Substracting the continuous limit we can assume that $f_n(x)$ are decreasing with limit $0$. This easily implies the equicontinuity of $\{f_n:n\in\mathbb N\}$. Indeed, given $x_0\in K$ and $\varepsilon>0$ there is $n\in\mathbb N$ with $0\le f_n(x_0)\le \varepsilon/4$. The continuity of $f_n$ then gives a neighbourhood $U$ of $x_0$ with $|f_n(x)-f_n(x_0)|\le\varepsilon/4$ for all $x\in U$ and thus $0\le f_n(x) = f_n(x)-f_n(x_0)+ f_n(x_0)\le \varepsilon/2$. For all $m\ge n$ and $x\in U$, this implies $$|f_m(x)-f_m(x_0)|\le f_m(x)+f_m(x_0)\le f_n(x)+f_n(x_0)\le \varepsilon.$$ Using the continuity of $f_1,\ldots,f_{n-1}$ we can finally make $U$ smaller to obtain the same continuity estimate for all $m\in\mathbb N$.

Let us now assume that $f_n$ does not converge uniformly to $0$, i.e., $\|f_{n(k)}\|_K\ge \delta$ for some $\delta>0$ and some strictly increasing sequence $n(k)$ of integers. Arzelá-Ascoli then implies that another subsequence $(f_{n(k(\ell))})_{\ell\in\mathbb N}$ converges uniformly to some continuous $g$ with $\|g\|_k\ge\delta$. But since uniform convergence implies pointwise convergence, $f_n\to 0$ pointwise, and pointwise limits are unique we obtain the contradiction $g=0$.

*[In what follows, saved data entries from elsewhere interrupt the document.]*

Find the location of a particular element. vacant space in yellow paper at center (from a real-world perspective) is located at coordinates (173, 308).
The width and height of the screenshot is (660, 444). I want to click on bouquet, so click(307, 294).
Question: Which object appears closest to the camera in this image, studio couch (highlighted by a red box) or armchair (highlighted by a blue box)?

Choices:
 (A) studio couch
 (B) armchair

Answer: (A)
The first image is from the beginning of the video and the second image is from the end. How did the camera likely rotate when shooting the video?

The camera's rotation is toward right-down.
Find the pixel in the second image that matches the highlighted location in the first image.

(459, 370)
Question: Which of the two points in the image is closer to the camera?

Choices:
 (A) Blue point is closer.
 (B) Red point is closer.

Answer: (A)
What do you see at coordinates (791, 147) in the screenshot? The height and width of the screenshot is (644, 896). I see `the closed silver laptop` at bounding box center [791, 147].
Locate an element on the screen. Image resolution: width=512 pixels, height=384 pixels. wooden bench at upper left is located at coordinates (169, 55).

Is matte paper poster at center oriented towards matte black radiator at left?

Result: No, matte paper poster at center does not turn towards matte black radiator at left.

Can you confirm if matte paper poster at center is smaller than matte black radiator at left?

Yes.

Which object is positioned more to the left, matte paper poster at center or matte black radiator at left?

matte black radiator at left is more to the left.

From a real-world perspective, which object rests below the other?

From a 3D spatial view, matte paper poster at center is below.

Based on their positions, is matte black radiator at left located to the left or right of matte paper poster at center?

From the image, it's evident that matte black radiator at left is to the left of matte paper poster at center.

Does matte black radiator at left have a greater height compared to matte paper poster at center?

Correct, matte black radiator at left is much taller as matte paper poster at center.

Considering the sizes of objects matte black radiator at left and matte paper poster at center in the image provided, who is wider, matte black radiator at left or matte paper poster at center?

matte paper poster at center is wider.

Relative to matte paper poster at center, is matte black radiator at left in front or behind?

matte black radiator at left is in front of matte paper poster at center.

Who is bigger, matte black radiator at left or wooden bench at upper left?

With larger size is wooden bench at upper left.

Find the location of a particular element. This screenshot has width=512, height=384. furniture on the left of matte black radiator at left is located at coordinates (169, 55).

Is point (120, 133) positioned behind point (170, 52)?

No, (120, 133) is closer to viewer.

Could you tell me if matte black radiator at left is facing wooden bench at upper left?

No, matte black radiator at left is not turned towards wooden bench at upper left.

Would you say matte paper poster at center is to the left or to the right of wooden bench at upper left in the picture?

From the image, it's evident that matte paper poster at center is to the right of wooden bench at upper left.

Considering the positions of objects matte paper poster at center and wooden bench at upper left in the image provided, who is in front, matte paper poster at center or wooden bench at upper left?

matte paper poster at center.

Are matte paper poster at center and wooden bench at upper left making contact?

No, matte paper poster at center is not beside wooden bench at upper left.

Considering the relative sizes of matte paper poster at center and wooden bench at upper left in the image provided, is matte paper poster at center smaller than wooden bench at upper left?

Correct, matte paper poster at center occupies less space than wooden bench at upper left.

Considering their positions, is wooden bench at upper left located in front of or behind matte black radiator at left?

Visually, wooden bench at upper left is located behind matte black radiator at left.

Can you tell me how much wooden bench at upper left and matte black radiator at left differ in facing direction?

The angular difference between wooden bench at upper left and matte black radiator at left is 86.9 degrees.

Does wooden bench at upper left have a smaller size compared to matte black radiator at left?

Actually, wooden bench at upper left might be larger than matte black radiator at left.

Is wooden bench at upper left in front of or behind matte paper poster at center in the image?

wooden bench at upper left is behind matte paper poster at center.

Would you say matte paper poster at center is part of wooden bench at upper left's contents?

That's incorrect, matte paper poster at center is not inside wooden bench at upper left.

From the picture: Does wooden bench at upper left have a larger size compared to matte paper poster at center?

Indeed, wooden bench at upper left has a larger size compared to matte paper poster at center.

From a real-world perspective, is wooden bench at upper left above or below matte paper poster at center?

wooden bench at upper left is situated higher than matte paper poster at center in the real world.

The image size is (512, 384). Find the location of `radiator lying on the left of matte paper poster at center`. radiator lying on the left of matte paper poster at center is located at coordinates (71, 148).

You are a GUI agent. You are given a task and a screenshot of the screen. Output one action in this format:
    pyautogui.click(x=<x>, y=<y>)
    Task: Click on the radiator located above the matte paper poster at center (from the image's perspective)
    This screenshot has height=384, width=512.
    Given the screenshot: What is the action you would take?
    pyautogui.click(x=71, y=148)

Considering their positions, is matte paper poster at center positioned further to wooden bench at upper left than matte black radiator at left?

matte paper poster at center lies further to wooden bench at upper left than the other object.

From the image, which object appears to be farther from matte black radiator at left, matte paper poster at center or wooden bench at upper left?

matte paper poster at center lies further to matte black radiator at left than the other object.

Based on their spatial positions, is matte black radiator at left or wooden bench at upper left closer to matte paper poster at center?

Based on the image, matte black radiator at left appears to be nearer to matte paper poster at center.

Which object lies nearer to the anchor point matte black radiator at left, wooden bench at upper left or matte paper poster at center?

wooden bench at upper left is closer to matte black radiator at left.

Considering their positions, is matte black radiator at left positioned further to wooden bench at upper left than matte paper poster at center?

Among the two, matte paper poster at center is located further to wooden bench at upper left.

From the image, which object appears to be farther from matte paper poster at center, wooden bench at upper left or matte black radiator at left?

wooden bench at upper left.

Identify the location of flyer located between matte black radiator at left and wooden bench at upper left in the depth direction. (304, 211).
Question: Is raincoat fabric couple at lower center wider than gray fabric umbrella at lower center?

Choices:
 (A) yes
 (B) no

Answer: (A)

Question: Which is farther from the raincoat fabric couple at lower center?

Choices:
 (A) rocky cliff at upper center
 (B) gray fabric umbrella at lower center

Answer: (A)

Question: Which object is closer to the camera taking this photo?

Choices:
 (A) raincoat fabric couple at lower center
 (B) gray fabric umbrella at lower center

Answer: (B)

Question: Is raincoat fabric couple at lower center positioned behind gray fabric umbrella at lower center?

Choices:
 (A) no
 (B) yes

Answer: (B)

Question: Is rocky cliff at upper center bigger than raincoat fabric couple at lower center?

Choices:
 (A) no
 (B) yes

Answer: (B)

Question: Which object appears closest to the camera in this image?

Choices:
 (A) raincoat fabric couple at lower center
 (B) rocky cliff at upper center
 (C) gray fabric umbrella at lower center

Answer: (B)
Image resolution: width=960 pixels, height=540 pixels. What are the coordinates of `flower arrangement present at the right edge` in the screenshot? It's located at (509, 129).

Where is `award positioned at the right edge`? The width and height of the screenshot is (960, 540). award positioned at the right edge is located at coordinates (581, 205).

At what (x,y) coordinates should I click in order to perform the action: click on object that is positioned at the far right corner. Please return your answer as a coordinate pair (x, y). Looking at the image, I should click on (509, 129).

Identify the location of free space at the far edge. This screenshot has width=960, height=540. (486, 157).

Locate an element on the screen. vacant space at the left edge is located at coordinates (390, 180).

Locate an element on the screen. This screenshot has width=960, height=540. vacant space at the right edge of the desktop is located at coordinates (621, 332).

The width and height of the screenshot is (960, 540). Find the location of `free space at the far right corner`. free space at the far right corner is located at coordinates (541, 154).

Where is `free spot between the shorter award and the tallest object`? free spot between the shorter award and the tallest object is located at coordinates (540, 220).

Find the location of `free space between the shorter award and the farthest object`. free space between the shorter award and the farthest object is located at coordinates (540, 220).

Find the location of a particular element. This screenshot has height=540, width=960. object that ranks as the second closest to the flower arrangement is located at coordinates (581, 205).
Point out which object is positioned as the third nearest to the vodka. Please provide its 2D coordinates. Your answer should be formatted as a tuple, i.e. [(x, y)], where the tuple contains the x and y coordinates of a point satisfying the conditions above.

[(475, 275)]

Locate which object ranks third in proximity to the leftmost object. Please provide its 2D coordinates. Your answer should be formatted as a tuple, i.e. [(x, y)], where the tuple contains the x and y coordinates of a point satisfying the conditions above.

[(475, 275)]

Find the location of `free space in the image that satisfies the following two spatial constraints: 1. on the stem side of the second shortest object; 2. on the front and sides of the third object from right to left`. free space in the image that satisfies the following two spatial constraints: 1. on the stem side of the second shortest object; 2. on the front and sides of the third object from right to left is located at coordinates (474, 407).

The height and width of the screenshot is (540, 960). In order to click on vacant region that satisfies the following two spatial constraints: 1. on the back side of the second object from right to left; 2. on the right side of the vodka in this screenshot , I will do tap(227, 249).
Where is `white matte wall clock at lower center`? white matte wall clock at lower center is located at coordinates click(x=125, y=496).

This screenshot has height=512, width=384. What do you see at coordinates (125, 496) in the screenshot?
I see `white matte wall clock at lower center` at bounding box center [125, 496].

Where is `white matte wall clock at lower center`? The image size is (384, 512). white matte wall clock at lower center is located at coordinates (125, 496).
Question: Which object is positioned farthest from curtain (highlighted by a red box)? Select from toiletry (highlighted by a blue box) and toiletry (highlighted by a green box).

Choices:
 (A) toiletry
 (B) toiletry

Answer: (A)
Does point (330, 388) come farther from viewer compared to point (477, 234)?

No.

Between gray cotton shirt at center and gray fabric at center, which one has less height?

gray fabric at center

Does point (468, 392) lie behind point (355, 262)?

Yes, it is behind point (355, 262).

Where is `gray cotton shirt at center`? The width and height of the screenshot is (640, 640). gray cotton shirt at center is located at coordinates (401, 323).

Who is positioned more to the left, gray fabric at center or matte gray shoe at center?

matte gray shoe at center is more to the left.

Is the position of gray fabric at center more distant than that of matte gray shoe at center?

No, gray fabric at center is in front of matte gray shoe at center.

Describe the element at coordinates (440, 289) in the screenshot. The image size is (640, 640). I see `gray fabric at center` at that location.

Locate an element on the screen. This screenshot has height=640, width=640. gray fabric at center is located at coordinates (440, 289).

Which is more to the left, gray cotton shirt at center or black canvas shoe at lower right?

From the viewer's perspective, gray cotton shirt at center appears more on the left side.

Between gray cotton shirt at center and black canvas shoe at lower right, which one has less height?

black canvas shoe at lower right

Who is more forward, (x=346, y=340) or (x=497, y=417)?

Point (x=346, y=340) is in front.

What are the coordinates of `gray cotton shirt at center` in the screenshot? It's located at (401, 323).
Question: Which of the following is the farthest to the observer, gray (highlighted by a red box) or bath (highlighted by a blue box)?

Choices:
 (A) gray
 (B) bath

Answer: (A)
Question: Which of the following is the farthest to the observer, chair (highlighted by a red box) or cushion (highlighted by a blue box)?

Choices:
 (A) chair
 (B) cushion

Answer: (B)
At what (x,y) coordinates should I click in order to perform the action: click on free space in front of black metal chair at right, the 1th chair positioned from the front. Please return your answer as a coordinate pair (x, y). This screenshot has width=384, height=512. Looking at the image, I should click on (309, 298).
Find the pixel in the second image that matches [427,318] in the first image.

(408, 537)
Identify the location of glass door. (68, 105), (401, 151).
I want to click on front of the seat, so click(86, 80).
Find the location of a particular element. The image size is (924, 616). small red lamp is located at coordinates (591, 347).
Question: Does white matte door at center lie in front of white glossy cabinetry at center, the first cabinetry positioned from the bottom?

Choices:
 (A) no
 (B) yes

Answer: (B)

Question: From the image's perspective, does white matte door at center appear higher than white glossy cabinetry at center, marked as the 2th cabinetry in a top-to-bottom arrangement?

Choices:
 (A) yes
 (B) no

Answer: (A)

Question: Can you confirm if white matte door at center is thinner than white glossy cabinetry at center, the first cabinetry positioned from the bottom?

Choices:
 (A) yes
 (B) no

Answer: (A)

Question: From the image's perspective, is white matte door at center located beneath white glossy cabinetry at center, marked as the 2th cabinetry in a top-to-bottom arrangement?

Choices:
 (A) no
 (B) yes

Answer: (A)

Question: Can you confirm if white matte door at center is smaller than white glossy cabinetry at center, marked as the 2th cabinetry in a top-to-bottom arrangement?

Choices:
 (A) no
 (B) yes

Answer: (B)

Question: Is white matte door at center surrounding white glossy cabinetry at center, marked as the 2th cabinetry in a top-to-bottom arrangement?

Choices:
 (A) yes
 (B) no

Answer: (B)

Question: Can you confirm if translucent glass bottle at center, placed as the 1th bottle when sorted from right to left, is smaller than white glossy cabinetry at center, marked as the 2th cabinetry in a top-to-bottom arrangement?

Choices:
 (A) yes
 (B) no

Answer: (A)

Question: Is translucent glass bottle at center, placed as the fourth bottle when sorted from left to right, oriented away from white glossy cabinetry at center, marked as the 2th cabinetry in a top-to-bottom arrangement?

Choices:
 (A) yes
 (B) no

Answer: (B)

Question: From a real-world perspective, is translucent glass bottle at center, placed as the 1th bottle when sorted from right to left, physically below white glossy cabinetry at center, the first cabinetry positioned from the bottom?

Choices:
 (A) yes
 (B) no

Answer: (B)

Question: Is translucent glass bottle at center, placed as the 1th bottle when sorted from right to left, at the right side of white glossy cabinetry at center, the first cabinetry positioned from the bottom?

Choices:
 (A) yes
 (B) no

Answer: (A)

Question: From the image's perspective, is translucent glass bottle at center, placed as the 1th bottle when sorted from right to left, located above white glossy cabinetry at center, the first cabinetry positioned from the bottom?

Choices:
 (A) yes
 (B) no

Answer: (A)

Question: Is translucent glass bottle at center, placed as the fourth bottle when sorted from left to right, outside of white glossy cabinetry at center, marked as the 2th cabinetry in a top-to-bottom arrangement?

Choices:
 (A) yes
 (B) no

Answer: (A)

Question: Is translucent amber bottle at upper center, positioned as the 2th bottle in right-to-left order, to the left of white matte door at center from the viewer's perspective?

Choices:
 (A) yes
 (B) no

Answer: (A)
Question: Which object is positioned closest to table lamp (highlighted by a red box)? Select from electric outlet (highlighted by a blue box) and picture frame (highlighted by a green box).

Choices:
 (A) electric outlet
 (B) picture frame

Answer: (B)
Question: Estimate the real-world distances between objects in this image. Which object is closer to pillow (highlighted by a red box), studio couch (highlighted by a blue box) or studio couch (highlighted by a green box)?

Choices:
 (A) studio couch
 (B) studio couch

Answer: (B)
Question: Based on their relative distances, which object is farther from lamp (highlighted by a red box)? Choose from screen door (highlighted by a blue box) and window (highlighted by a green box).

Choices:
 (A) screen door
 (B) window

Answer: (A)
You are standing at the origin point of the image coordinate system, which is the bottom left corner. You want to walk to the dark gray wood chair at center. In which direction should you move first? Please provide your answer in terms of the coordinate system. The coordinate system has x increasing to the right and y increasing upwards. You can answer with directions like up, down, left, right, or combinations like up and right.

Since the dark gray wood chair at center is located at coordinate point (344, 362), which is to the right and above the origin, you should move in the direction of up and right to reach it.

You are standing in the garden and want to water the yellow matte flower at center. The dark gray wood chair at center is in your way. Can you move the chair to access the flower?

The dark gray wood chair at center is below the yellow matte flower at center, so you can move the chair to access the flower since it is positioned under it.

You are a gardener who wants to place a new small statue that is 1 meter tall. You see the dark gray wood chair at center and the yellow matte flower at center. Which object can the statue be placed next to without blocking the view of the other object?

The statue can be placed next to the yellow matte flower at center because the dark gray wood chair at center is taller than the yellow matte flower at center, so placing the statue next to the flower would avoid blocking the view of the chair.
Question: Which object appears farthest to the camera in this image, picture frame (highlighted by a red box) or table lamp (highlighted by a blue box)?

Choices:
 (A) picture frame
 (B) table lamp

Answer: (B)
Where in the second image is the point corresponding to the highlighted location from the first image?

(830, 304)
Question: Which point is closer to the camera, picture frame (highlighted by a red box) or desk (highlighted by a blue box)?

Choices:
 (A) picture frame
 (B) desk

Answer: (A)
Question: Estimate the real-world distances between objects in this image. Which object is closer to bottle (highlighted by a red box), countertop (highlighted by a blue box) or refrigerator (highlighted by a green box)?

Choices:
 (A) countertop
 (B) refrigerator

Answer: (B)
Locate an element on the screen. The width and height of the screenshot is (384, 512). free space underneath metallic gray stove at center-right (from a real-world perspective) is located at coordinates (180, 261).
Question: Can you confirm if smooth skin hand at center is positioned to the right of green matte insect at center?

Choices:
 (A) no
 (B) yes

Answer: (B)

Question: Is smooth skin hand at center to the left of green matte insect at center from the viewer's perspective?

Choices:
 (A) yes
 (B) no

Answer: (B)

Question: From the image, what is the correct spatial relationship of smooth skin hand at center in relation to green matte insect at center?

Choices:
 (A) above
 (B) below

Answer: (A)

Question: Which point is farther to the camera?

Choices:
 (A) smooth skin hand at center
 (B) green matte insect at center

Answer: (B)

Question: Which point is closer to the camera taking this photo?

The argument is quite similar to a possible proof of the Arzelá-Ascoli theorem (which quite often is somewhat hidden behind technicalities): Compactness in the topology of pointwise convergence is due to Tychonov's theorem and equicontinuity implies that this topology coincides with the much finer topology of uniform convergence on the given set.